NZD/USD: Preisanalyse. Prognose. Das Währungspaar NZD/USD zieht Käufer an

Laut Bloomberg, unter Berufung auf Axios, setzen die USA, Iran und regionale Vermittler ihre Gespräche über einen möglichen 45-tägigen Waffenstillstand fort, der zu einer vorübergehenden Einstellung der Feindseligkeiten führen könnte. Diese Nachricht sorgte für einen kurzen Auftrieb an den globalen Märkten und setzte den US‑Dollar unter Druck, was dem Währungspaar NZD/USD moderaten Rückhalt verlieh.

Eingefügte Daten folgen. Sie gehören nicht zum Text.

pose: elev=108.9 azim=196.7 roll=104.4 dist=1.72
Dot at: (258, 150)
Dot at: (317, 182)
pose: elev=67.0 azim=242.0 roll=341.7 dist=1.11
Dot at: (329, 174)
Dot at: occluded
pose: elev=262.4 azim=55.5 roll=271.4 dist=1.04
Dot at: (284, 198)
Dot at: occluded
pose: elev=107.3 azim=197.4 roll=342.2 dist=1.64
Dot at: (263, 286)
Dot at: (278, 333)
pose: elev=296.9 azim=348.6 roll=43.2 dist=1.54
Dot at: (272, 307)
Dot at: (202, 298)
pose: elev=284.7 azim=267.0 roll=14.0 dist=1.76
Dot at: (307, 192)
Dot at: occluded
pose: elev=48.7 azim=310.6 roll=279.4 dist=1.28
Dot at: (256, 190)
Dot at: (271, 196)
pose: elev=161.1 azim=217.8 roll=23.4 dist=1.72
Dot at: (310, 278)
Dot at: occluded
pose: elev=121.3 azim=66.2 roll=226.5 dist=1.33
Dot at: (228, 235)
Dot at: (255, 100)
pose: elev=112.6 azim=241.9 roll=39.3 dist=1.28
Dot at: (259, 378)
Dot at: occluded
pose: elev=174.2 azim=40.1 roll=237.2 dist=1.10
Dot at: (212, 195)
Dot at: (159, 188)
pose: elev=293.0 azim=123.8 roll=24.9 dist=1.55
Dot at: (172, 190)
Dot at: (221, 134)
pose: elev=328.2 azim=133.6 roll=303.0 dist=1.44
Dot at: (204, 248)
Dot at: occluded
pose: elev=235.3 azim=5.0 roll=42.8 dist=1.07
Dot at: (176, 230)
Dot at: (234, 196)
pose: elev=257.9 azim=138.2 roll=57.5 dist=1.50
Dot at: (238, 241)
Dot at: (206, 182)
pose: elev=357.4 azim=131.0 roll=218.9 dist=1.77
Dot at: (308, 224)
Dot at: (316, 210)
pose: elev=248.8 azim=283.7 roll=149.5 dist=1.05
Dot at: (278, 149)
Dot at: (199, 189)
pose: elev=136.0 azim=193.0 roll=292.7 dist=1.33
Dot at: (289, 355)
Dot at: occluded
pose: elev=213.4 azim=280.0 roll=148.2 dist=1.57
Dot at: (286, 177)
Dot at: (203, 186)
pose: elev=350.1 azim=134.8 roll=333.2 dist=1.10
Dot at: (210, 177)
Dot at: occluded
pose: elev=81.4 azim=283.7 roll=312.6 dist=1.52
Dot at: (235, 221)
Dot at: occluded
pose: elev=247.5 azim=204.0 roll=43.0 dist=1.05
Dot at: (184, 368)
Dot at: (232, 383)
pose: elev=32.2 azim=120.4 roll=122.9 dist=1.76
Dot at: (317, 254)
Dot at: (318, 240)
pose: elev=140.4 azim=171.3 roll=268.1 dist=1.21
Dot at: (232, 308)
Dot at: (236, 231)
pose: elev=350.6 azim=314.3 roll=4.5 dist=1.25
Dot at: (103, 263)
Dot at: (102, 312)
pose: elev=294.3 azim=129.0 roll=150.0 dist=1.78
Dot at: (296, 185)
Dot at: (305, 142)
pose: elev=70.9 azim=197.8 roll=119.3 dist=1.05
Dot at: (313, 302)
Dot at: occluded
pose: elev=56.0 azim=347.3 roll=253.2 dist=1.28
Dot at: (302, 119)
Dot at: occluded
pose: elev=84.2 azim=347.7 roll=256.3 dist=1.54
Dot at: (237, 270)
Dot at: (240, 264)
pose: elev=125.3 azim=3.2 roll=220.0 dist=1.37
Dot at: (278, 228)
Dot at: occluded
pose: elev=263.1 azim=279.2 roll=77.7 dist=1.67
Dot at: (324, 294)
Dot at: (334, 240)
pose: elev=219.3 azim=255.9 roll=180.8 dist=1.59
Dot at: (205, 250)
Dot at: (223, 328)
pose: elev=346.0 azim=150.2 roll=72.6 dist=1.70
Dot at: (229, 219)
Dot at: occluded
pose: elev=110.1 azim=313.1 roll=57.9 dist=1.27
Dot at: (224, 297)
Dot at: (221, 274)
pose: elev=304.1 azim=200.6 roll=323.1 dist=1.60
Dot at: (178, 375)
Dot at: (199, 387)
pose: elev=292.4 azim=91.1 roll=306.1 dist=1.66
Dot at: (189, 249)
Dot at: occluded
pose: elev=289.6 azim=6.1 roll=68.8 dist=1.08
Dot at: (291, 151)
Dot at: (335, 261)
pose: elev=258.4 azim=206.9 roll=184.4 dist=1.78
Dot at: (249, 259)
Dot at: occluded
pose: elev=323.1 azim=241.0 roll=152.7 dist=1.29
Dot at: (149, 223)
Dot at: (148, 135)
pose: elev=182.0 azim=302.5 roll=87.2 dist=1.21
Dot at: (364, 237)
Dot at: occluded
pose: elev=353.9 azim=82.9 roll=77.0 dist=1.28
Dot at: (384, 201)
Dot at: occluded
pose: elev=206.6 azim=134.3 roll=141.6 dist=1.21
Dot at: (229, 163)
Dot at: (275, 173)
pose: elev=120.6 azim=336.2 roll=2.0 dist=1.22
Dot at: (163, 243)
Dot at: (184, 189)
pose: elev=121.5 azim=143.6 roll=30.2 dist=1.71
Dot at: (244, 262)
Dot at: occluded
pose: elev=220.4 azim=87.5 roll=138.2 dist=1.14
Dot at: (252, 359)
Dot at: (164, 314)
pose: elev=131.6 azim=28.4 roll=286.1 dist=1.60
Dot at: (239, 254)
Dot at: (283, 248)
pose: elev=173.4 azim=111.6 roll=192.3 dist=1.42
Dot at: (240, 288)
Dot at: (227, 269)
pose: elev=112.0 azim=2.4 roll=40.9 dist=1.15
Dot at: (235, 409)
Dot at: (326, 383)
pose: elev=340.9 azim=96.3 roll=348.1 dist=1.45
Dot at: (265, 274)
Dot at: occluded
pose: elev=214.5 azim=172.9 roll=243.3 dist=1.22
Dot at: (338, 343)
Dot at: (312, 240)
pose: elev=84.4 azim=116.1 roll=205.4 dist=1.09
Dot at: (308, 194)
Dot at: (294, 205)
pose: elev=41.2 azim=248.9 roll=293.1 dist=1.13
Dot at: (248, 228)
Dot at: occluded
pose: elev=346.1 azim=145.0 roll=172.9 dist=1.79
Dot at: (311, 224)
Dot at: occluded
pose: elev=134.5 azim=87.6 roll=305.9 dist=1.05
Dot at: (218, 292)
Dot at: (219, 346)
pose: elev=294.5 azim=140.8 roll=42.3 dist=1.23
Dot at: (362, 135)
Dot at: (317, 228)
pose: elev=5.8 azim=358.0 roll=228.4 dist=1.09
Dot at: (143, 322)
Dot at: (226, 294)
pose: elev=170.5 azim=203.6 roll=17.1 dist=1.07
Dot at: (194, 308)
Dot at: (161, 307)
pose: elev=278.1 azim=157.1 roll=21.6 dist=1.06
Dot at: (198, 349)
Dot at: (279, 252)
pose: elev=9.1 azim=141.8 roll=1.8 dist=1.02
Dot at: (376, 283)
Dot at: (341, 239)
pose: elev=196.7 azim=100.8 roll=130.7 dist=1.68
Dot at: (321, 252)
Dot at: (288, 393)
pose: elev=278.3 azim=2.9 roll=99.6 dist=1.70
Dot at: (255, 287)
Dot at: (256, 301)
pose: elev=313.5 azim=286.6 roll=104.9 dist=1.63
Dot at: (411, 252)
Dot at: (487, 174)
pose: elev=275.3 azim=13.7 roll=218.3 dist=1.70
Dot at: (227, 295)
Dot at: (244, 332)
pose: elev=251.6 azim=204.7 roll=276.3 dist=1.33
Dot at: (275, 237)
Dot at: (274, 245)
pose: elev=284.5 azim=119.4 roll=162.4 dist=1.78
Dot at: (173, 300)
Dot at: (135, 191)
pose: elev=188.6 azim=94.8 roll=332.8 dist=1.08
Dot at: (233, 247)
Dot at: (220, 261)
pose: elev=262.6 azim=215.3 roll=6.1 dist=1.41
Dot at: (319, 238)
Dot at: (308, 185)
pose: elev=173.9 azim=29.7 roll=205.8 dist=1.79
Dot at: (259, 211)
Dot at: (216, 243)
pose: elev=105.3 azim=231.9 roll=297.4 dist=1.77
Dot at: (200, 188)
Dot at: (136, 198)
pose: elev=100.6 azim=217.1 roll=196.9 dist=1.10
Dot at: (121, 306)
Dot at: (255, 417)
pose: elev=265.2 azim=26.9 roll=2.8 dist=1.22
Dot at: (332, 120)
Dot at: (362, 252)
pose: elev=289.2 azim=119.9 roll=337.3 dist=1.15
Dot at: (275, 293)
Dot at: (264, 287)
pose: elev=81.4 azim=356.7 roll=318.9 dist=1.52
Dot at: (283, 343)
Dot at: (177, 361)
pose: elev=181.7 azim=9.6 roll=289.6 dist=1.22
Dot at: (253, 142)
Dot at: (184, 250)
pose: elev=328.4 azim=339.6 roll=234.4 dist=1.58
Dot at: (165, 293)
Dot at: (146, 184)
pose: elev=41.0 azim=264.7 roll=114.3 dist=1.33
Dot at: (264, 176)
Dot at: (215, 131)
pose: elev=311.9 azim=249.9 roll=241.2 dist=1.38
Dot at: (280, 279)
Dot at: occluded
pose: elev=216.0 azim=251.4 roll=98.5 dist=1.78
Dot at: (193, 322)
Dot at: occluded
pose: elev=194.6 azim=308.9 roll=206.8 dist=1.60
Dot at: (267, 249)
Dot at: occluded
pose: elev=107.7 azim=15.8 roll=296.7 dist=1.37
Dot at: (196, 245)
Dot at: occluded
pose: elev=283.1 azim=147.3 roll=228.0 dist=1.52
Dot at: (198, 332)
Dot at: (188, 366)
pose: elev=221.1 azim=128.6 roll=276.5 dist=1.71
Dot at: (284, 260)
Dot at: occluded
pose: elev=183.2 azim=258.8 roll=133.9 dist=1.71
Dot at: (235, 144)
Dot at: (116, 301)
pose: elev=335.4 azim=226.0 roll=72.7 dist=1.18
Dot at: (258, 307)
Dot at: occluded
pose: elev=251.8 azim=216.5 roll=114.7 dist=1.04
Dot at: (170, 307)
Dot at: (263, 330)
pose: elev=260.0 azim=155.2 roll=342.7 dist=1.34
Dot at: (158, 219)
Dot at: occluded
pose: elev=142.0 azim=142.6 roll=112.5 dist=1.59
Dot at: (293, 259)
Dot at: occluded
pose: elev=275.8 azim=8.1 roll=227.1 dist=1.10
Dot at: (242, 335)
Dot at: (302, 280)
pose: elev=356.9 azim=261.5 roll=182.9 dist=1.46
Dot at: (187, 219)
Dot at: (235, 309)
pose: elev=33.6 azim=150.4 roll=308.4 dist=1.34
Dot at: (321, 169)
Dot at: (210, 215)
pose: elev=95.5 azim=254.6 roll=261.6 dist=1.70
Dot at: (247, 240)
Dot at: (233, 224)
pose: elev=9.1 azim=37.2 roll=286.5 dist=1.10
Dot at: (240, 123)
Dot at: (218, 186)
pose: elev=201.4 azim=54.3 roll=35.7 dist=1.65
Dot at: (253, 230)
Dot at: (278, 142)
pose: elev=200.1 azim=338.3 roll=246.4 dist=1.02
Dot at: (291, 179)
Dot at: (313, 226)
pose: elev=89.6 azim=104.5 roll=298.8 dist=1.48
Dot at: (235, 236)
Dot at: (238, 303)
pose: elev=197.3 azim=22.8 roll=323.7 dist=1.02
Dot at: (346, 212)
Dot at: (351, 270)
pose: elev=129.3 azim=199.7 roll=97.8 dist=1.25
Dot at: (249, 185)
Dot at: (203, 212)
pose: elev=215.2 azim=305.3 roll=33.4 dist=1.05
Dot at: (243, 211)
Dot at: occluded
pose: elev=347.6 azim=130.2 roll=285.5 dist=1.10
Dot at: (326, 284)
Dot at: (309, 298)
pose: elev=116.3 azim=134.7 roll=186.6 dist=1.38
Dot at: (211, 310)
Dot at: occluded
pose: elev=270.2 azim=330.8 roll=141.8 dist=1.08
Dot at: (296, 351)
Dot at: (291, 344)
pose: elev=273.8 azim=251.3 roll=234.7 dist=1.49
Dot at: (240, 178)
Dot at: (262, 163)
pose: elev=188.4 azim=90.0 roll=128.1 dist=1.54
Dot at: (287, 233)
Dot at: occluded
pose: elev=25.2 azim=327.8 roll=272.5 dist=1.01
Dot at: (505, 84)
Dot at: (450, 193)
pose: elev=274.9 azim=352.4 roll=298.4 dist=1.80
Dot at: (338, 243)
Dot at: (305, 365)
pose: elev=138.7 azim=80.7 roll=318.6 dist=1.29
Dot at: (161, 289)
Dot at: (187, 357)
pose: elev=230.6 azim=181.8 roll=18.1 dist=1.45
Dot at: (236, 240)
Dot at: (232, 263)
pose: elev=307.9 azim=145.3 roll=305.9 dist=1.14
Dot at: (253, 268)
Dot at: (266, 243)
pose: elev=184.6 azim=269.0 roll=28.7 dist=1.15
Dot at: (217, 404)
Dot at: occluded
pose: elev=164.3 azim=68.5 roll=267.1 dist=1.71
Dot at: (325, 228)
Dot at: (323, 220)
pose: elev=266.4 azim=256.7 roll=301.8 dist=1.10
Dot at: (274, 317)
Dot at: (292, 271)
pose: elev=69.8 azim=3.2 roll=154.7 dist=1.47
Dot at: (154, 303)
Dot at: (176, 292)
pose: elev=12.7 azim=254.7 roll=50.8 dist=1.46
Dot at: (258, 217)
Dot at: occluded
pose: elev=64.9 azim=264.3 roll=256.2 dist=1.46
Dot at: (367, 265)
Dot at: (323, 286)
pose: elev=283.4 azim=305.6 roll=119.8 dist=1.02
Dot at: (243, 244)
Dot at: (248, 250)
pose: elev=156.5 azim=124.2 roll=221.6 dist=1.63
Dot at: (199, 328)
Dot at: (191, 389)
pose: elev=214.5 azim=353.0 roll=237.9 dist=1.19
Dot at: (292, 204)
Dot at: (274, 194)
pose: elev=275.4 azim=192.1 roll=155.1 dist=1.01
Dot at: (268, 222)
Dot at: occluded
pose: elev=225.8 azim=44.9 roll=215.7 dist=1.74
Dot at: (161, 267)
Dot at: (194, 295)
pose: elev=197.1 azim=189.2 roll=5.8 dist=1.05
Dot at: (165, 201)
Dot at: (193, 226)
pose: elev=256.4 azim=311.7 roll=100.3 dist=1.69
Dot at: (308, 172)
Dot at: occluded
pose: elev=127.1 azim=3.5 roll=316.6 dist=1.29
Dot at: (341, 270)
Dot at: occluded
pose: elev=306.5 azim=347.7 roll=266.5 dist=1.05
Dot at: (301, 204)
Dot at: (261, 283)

Dennoch hält die anhaltende geopolitische Unsicherheit Investoren weiterhin davon ab, aktiv Risiko einzugehen. US-Präsident Donald Trump drohte damit, zivile Infrastruktur im Iran – Kraftwerke und Brücken – anzugreifen, falls Teheran sein Versprechen, die Straße von Hormus bis Dienstag zu öffnen, nicht einhält.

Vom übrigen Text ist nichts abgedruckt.